• Co-Fusion: Real-time Segmentation, Tracking and Fusion of Multiple Objects

    In this paper we introduce a new dense SLAM system that takes a live stream of RGB-D images as input and segments the scene into different objects, using either motion or semantic cues, while simultaneously tracking and reconstructing their 3D shape in real time.

    Crucially, we use a multiple model fitting approach where each object can move independently from the background and still be effectively tracked and its shape fused over time using only the information from pixels associated with that object label. Previous attempts to deal with dynamic scenes have typically considered moving regions as outliers that are of no interest to the robot, and consequently do not model their shape or track their motion over time. In contrast, we enable the robot to maintain 3D models for each of the segmented objects and to improve them over time through fusion. As a result, our system has the benefit to enable a robot to maintain a scene description at the object level which has the potential to allow interactions with its working environment; even in the case of dynamic scenes.

  • Camera-Agnostic Monocular SLAM and Semi-dense 3D Reconstruction

    This paper discusses localisation and mapping techniques based on a single camera. After introducing the given problem, which is known as monocular SLAM, a new camera agnostic monocular SLAM system (CAM-SLAM) is presented. It was developed within the scope of this work and is inspired by recently proposed SLAM-methods. In contrast to most other systems, it supports any central camera model such as for omnidirectional cameras. Experiments show that CAM-SLAM features similar accuracy as state-of-the-art methods, while being considerably more flexible.
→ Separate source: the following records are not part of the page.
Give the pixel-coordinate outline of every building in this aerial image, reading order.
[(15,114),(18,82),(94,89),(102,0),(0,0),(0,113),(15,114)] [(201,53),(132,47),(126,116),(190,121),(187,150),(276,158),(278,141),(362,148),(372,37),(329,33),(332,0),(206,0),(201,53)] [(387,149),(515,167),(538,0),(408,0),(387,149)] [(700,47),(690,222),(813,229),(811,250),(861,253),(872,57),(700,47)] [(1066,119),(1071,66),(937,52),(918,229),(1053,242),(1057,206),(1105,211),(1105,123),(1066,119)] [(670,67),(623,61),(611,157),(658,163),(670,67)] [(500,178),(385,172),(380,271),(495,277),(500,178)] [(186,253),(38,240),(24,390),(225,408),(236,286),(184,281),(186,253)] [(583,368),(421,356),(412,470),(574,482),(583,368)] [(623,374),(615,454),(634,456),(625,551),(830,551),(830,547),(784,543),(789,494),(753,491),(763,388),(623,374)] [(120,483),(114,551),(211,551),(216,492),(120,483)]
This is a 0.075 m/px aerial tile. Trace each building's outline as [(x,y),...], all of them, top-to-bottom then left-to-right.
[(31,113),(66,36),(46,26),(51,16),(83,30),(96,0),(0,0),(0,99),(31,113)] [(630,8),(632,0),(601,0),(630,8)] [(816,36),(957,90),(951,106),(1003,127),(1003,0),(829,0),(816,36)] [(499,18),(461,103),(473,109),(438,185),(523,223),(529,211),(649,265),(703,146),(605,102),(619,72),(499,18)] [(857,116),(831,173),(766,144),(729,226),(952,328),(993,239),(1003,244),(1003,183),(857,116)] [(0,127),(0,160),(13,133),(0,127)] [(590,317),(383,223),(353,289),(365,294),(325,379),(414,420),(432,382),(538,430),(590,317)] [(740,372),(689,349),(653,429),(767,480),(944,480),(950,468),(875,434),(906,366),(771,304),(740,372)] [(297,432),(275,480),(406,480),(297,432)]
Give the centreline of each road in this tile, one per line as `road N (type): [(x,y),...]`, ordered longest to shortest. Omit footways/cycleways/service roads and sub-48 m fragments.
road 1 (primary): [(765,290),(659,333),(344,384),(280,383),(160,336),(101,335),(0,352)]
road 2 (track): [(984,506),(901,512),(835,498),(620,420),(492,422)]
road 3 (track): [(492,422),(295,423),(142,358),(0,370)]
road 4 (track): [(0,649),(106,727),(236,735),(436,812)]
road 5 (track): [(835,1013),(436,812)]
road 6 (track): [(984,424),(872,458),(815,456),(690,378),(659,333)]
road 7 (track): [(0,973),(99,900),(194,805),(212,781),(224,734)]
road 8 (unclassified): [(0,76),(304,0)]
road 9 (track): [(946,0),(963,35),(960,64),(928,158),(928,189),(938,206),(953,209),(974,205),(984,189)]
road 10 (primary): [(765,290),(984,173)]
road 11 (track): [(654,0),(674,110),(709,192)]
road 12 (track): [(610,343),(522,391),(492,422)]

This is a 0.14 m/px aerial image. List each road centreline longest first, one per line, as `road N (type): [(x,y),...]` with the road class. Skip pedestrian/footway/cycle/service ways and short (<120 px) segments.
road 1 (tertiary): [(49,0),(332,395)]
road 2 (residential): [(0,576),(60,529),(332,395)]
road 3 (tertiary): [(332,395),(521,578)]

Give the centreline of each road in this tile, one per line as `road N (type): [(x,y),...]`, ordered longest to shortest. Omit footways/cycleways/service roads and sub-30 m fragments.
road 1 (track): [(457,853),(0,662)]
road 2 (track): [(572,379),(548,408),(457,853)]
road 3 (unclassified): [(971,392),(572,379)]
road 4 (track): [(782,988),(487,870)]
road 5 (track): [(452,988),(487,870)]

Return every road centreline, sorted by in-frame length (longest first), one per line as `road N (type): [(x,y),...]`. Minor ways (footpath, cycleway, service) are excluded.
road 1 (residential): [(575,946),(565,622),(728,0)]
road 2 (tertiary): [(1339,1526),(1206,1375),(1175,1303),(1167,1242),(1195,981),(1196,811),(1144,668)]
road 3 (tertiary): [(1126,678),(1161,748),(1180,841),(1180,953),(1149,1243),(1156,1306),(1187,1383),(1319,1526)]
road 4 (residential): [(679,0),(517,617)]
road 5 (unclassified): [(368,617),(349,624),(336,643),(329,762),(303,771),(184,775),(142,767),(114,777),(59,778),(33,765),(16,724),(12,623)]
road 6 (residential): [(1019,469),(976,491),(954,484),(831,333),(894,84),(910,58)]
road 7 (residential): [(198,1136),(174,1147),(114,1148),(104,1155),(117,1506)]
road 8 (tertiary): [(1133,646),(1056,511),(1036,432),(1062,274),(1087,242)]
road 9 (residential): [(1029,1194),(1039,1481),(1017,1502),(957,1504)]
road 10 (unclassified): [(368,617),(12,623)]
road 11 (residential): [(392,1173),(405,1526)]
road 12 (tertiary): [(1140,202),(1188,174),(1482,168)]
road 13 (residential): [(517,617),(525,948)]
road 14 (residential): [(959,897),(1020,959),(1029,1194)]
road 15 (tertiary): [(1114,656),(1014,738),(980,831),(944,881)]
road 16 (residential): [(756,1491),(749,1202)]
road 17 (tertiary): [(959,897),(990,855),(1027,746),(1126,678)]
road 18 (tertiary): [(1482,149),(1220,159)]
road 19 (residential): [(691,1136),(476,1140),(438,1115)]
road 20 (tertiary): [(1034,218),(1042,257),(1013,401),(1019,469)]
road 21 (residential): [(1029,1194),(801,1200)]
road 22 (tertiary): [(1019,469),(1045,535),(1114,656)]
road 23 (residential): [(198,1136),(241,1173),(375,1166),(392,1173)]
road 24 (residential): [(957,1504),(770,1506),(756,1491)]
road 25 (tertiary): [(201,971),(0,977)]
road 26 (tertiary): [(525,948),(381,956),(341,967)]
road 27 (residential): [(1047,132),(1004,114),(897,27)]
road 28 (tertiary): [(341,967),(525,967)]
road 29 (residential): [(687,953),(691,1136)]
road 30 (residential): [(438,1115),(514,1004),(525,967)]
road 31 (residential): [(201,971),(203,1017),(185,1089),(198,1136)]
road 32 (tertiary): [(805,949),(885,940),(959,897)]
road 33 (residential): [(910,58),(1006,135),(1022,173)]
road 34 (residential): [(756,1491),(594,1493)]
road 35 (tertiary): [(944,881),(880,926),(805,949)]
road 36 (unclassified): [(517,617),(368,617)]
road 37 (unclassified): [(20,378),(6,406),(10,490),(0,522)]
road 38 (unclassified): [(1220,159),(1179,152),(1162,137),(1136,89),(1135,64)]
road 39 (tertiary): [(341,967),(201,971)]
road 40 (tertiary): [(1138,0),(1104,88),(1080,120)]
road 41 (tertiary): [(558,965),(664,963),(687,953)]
  • Master-Thesis: Camera-Agnostic Monocular SLAM and Semi-Dense 3D Reconstruction

    This thesis discusses localization and mapping techniques based on a single camera. After introducing the given problem, which is known as monocular SLAM, an overview of related publications is provided. Relevant mathematical principles are presented and subsequently used to compare available methods in the abstract. During this comparison, state-of-the-art methods are analysed thoroughly. Various camera models are studied with emphasis on omnidirectional cameras, and corresponding techniques are investigated. Employing omnidirectional cameras imposes special requirements that are not met by common SLAM-methods. In this thesis, techniques that are applicable for traditional as well as omnidirectional cameras are evaluated. A new camera agnostic monocular SLAM system (CAM-SLAM) is presented. It was developed within the scope of this thesis and is inspired by recently proposed SLAM-methods. In contrast to most other systems, it supports any central camera model. Experiments show that CAM-SLAM features similar accuracy as state-of- the-art methods, while being considerably more flexible.

  • Bachelor-Thesis: Real-Time Hair Simulation and Rendering

    My bachelor thesis presents real-time techniques for virtual hair generation, simulation and rendering and discusses a prototype which has been implemented within the scope of this thesis. After examining properties of human hair in section 2, section 3 outlines simulation methods and explains mass-spring systems. All simulation methods are based on particles, which are used to generate geometry (section 4) and to subsequently render hair strands. The Kajiya and Kay’s, Marschner and an artist friendly shading system are reviewed in section, before describing shadow and self-shadowing techniques, such as deep opacity maps in section 5. While the subjects of the first sections are platform-independent methods and properties, section 6 presents DirectX 11-oriented implementation details. Finally, the prototype is used to analyse the quality as well as the efficiency of covered techniques in section 7.

  • 3DCIS: A Real-time Browser-rendered 3D Campus Information System Based On WebGL

    Most of the current real-time 3D web applications are only available with plug-ins as Flash or additional software as Java. Avoiding this drawback, the new WebGL technology provides hardware accelerated computer graphics for web browsers without requiring plug-ins. Using Blender, WebGL, the WebGL-expanding framework GLGE, and an in-house developed exporter B2G from Blender to GLGE we have realized the cutting-edge web application 3DCIS based on a complex 3D model of our campus. With 3DCIS one is able to explore the campus interactively and to become acquainted with local persons and institutions. Textual information about buildings, rooms and persons is linked with 3D model information to enhance the intuitive experience of 3DCIS.